Data shown Block Start
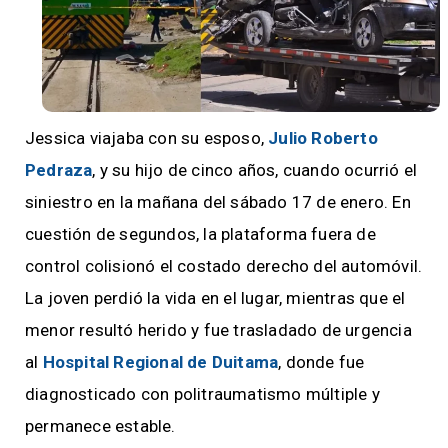
Jessica viajaba con su esposo,
Julio Roberto
Pedraza
, y su hijo de cinco años, cuando ocurrió el
siniestro en la mañana del sábado 17 de enero. En
cuestión de segundos, la plataforma fuera de
control colisionó el costado derecho del automóvil.
La joven perdió la vida en el lugar, mientras que el
menor resultó herido y fue trasladado de urgencia
al
Hospital Regional de Duitama
, donde fue
diagnosticado con politraumatismo múltiple y
permanece estable.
Data shown Block End
Work to be completed → Set down only these lines, exactly: the one containing "diagnosticado con politraumatismo múltiple y" and each line after it through the end of the entries above.

Output for this task →
diagnosticado con politraumatismo múltiple y
permanece estable.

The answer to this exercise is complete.